» **ACTIVITY**
Reproduce the stretch of the data from the line containing "What is the minimum value shown in the chart?" through the end, replacing "minimum" with "lowest" and leaving everything else unchanged.

» **INFORMATION SHOWN**
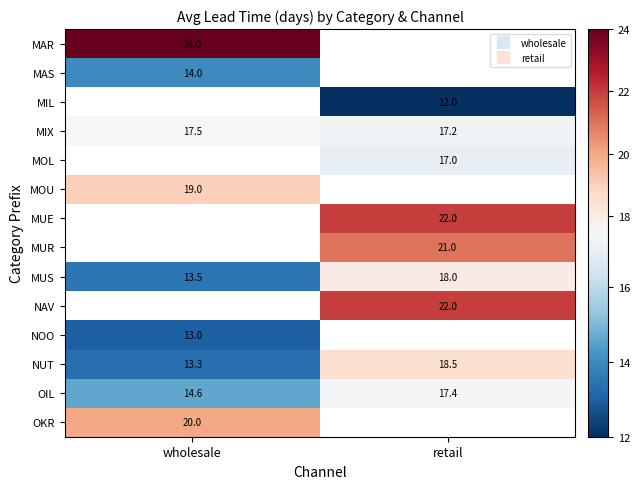

What is the lowest value of the NOO series?

13.0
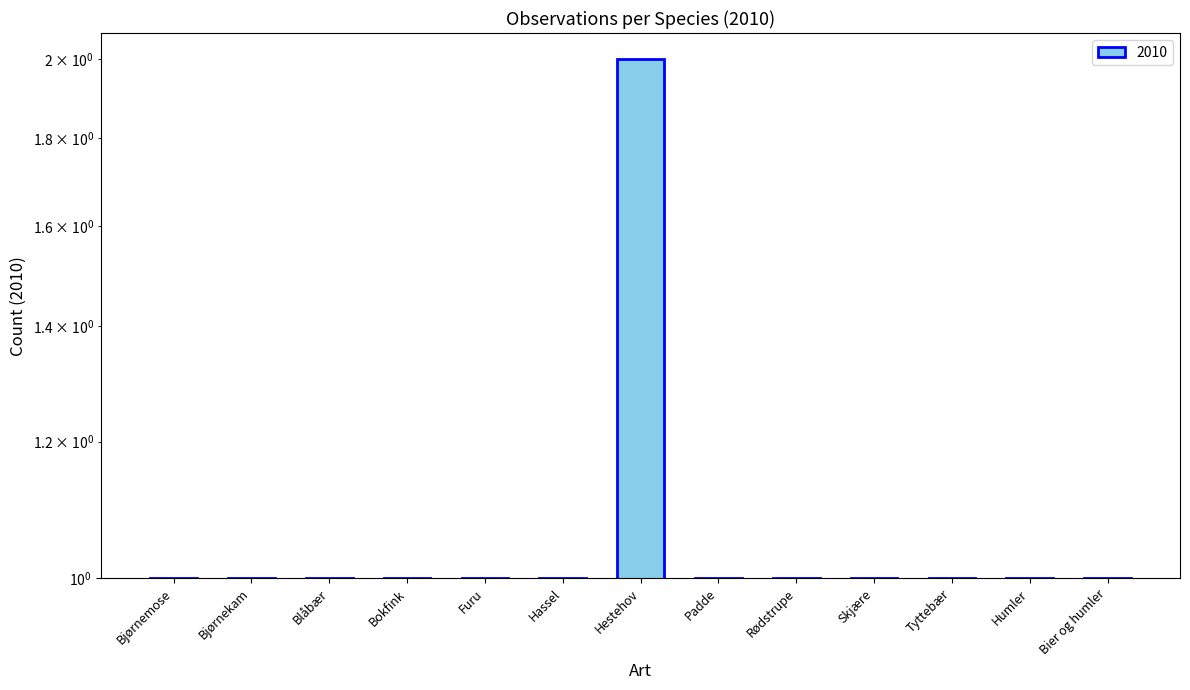

Does the chart contain any negative values?

No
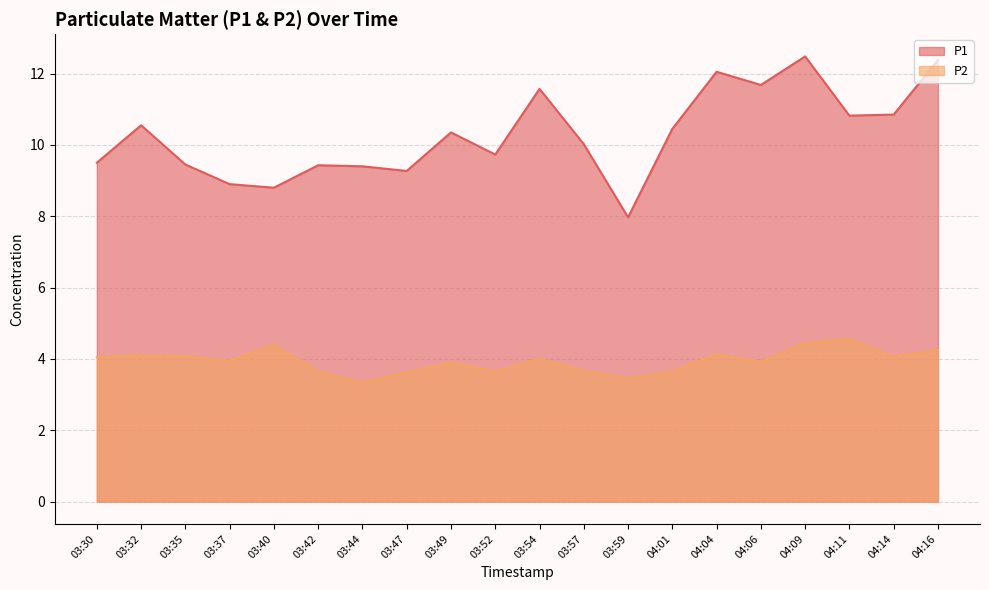

Reading right to left, transcribe all the data shown in this chart.

P1: 04:16=12.4	04:14=10.8	04:11=10.8	04:09=12.5	04:06=11.7	04:04=12.1	04:01=10.4	03:59=8.0	03:57=10.0	03:54=11.6	03:52=9.7	03:49=10.3	03:47=9.3	03:44=9.4	03:42=9.4	03:40=8.8	03:37=8.9	03:35=9.4	03:32=10.6	03:30=9.5
P2: 04:16=4.2	04:14=4.1	04:11=4.5	04:09=4.5	04:06=3.9	04:04=4.1	04:01=3.6	03:59=3.5	03:57=3.7	03:54=4.0	03:52=3.6	03:49=3.9	03:47=3.6	03:44=3.3	03:42=3.6	03:40=4.4	03:37=4.0	03:35=4.1	03:32=4.1	03:30=4.0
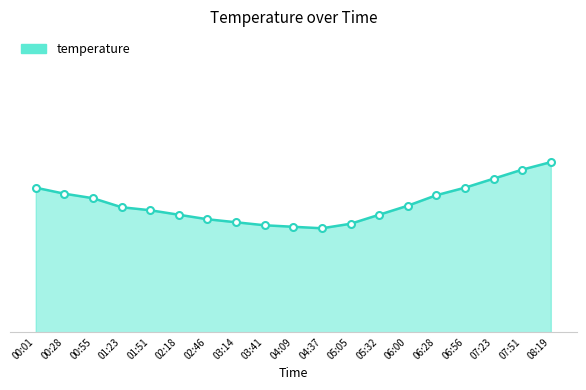

Which label corresponds to the smallest value in the chart?

04:37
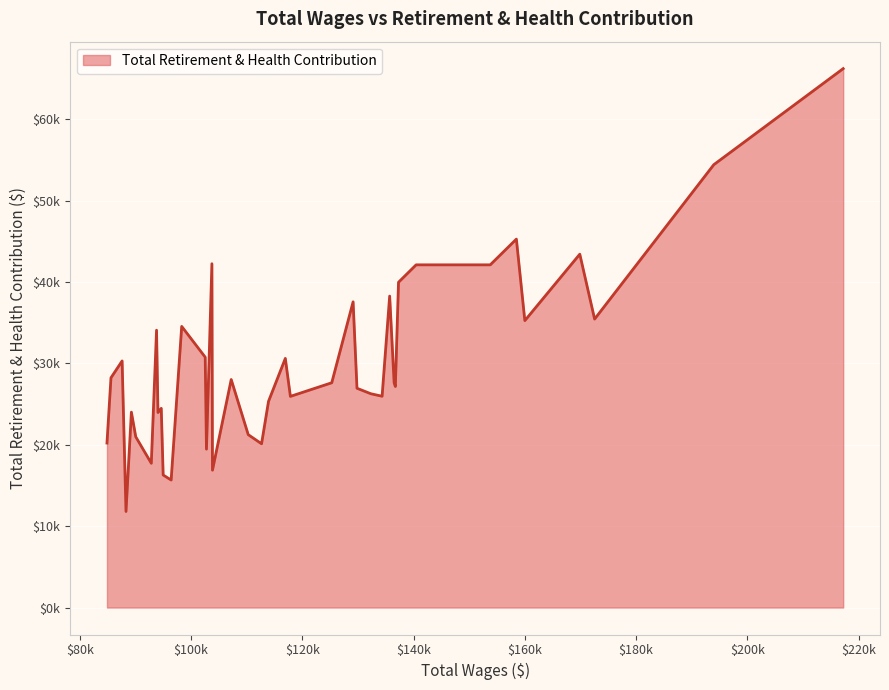

What is the minimum value shown in the chart?

11809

» **TASK RESULT**
What is the lowest value shown in the chart?

11809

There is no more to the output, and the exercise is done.